_How to complete this task_: Reproduce every line of the data below verbatim, without altering any wording, spelling, punctuation or line breaks.

[Stored records]
*-*-*

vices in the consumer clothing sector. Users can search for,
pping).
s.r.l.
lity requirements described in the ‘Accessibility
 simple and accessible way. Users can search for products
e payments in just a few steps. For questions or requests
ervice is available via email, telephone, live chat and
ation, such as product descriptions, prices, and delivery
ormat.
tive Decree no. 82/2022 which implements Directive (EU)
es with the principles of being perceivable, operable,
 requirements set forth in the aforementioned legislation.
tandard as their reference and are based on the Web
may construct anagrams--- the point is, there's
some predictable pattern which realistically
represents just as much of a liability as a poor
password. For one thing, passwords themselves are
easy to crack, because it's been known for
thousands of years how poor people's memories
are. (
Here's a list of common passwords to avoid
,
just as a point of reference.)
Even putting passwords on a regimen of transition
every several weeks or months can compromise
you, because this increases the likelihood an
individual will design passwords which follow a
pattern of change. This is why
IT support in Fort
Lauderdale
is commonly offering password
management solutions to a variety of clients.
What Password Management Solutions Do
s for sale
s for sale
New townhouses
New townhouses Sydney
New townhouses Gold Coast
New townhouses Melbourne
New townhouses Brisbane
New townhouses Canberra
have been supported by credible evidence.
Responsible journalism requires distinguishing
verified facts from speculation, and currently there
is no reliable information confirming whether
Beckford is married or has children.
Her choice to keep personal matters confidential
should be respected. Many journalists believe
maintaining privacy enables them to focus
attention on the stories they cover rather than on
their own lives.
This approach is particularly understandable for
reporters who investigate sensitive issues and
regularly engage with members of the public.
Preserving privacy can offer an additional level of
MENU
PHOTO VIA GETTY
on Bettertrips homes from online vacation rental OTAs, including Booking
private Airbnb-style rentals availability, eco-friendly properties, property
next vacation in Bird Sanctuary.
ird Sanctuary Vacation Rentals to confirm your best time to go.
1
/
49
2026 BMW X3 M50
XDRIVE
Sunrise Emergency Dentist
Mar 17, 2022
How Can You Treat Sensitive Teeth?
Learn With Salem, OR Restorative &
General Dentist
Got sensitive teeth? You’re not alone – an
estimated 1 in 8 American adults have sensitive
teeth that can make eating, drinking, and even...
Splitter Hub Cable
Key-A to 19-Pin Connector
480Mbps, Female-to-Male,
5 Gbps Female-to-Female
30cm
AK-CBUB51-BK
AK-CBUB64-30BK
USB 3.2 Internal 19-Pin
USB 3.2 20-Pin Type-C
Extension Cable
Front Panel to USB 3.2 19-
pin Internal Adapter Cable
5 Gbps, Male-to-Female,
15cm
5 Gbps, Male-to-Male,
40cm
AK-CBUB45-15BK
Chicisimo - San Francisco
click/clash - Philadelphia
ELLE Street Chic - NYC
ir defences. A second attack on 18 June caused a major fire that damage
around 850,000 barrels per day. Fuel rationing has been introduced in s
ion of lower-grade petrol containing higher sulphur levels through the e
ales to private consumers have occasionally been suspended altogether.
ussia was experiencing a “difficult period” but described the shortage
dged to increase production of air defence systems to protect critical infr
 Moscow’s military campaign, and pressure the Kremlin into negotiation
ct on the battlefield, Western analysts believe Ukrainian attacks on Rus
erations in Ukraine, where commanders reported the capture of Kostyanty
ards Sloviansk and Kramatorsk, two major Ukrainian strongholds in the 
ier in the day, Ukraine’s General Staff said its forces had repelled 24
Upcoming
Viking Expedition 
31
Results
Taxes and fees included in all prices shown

*-*-*

_Task output_:
vices in the consumer clothing sector. Users can search for,
pping).
s.r.l.
lity requirements described in the ‘Accessibility
 simple and accessible way. Users can search for products
e payments in just a few steps. For questions or requests
ervice is available via email, telephone, live chat and
ation, such as product descriptions, prices, and delivery
ormat.
tive Decree no. 82/2022 which implements Directive (EU)
es with the principles of being perceivable, operable,
 requirements set forth in the aforementioned legislation.
tandard as their reference and are based on the Web
may construct anagrams--- the point is, there's
some predictable pattern which realistically
represents just as much of a liability as a poor
password. For one thing, passwords themselves are
easy to crack, because it's been known for
thousands of years how poor people's memories
are. (
Here's a list of common passwords to avoid
,
just as a point of reference.)
Even putting passwords on a regimen of transition
every several weeks or months can compromise
you, because this increases the likelihood an
individual will design passwords which follow a
pattern of change. This is why
IT support in Fort
Lauderdale
is commonly offering password
management solutions to a variety of clients.
What Password Management Solutions Do
s for sale
s for sale
New townhouses
New townhouses Sydney
New townhouses Gold Coast
New townhouses Melbourne
New townhouses Brisbane
New townhouses Canberra
have been supported by credible evidence.
Responsible journalism requires distinguishing
verified facts from speculation, and currently there
is no reliable information confirming whether
Beckford is married or has children.
Her choice to keep personal matters confidential
should be respected. Many journalists believe
maintaining privacy enables them to focus
attention on the stories they cover rather than on
their own lives.
This approach is particularly understandable for
reporters who investigate sensitive issues and
regularly engage with members of the public.
Preserving privacy can offer an additional level of
MENU
PHOTO VIA GETTY
on Bettertrips homes from online vacation rental OTAs, including Booking
private Airbnb-style rentals availability, eco-friendly properties, property
next vacation in Bird Sanctuary.
ird Sanctuary Vacation Rentals to confirm your best time to go.
1
/
49
2026 BMW X3 M50
XDRIVE
Sunrise Emergency Dentist
Mar 17, 2022
How Can You Treat Sensitive Teeth?
Learn With Salem, OR Restorative &
General Dentist
Got sensitive teeth? You’re not alone – an
estimated 1 in 8 American adults have sensitive
teeth that can make eating, drinking, and even...
Splitter Hub Cable
Key-A to 19-Pin Connector
480Mbps, Female-to-Male,
5 Gbps Female-to-Female
30cm
AK-CBUB51-BK
AK-CBUB64-30BK
USB 3.2 Internal 19-Pin
USB 3.2 20-Pin Type-C
Extension Cable
Front Panel to USB 3.2 19-
pin Internal Adapter Cable
5 Gbps, Male-to-Female,
15cm
5 Gbps, Male-to-Male,
40cm
AK-CBUB45-15BK
Chicisimo - San Francisco
click/clash - Philadelphia
ELLE Street Chic - NYC
ir defences. A second attack on 18 June caused a major fire that damage
around 850,000 barrels per day. Fuel rationing has been introduced in s
ion of lower-grade petrol containing higher sulphur levels through the e
ales to private consumers have occasionally been suspended altogether.
ussia was experiencing a “difficult period” but described the shortage
dged to increase production of air defence systems to protect critical infr
 Moscow’s military campaign, and pressure the Kremlin into negotiation
ct on the battlefield, Western analysts believe Ukrainian attacks on Rus
erations in Ukraine, where commanders reported the capture of Kostyanty
ards Sloviansk and Kramatorsk, two major Ukrainian strongholds in the 
ier in the day, Ukraine’s General Staff said its forces had repelled 24
Upcoming
Viking Expedition 
31
Results
Taxes and fees included in all prices shown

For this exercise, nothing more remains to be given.